For almost fifty years, the generally accepted theory has been based on two specific phenomena: sexual dimorphism, that is, differences between males and females, and genetic recombination. The latter is a natural mechanism by which chromosomes exchange DNA fragments. This mixing leads to greater genetic diversity in populations and promotes adaptation to the environment. The theory suggests a three-stage evolution. The protochromosome Y carries a gene that determines male sex, as well as a gene involved in sexual dimorphism, which contributes to the reproductive success of males, but not females. To maintain this beneficial association, natural selection favors “recombination arrest” so that the two genes remain passed on together. Then the lack of recombination leads to the accumulation of deleterious mutations in the “locked” region; the affected genes become non-functional, and gradually the size of the chromosome decreases. Finally, to compensate for this lack of expression, functional copies of genes located on the X chromosome are overexpressed (and one of the Xs in females is quenched): this is called “dosage compensation.”

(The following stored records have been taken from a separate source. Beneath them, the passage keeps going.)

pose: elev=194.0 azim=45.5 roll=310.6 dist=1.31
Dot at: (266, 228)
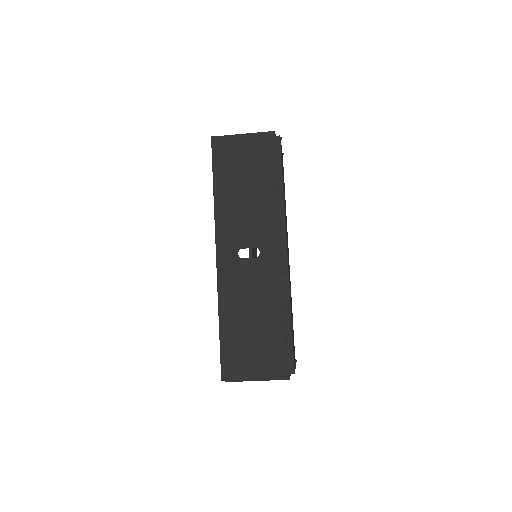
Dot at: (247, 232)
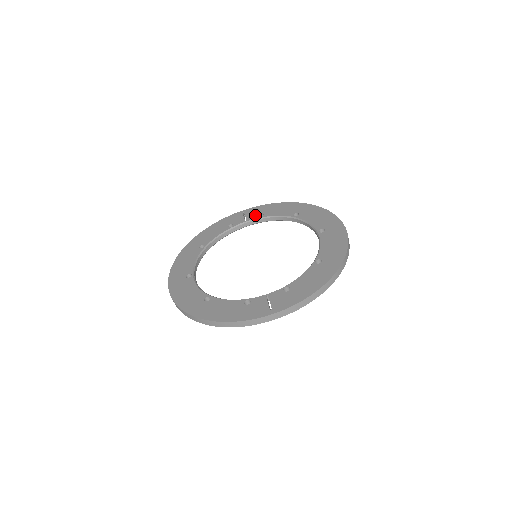
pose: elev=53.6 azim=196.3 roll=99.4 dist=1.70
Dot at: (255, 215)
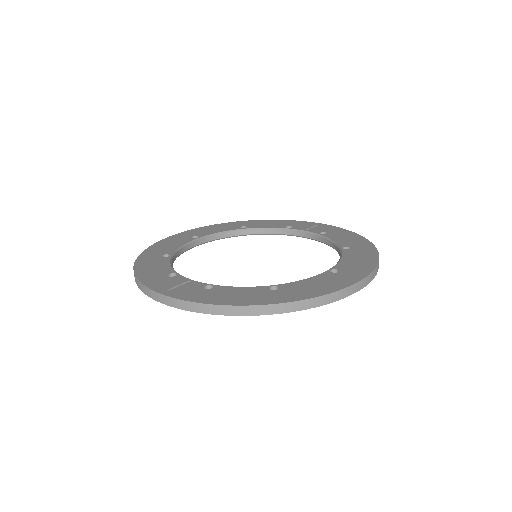
Dot at: (320, 230)
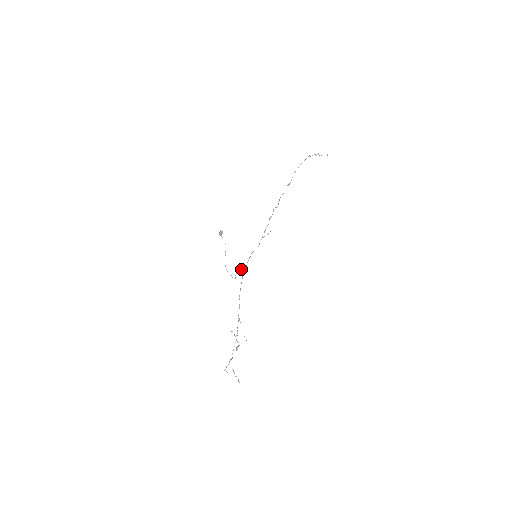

Although this theory has long been accepted, it nevertheless suffers from a lack of empirical evidence to support it, which has gradually caused a certain amount of skepticism in part of the scientific community. Therefore, Thomas Lenormand and Denis Rose proposed a new model. They suggest that causation is inverse. In their opinion, the degeneration results from the early evolution of gene expression regulators, which are also carried by the Y chromosome. They suggest that random stops of recombination occurred along the Y protochromosome. were relatively free of deleterious, and therefore beneficial, mutations and had taken root in the population. However, due to recombination arrest, the regulators driving gene expression in these regions thus evolved independently for X and for Y. According to this scenario, Y expression quickly differed from X expression with less expression (resulting in assay compensation). Y genes are less pronounced than integrated mutations, with limited impact to ensure their spread in the population. In addition, dose compensation then causes antagonistic effects between the sexes that prevent recombination recovery. This situation inevitably leads to complete degeneration of Y, with the exception of genes that have a male-specific function. Through computer simulations, the researchers showed the effectiveness of this new model.

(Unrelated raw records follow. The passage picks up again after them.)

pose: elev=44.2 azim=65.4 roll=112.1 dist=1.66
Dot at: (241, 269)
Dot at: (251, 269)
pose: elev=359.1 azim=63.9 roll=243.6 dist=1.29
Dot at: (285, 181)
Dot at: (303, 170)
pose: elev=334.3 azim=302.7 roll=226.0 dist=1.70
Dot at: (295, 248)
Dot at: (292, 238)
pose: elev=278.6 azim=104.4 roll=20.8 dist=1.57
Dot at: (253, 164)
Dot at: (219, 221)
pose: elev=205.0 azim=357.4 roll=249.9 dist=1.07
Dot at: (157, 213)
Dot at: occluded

How to test this scenario? The sex chromosomes are often very degenerate and of ancient origin, as in mammals. These cases do not allow us to study how the formation of gonosomes took place. However, biologists are paying attention to younger chromosome systems in which sex determination appeared quite recently, for example, in some plants. They also refer to groups of animals, such as some fish, that have recently changed their sex chromosomes. In doing so, they hope to directly observe the early stages of gonosome evolution and test the various scenarios envisaged by the old and new models.

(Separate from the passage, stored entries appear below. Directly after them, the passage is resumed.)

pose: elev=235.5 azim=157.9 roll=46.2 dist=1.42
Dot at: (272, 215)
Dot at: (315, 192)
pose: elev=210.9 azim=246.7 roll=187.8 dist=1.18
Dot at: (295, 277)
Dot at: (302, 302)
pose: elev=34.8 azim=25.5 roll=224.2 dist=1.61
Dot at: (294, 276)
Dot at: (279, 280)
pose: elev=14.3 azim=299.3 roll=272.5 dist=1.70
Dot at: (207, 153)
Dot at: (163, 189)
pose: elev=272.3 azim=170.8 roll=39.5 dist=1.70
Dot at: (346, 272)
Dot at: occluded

If scientists want to find out the origin of sex chromosome features, they must better understand the functioning of genomes and, in particular, study more deeply the causes and consequences of the cessation of recombination, the most important mechanism of reproduction. . Moreover, monosomies (one less chromosome) and trisomies (one more chromosome) are usually fatal. What mechanisms ensure that a degenerated chromosome is not harmful? Therefore, it is also a matter of elucidating the little-known effects of changes in dosage and expression on health.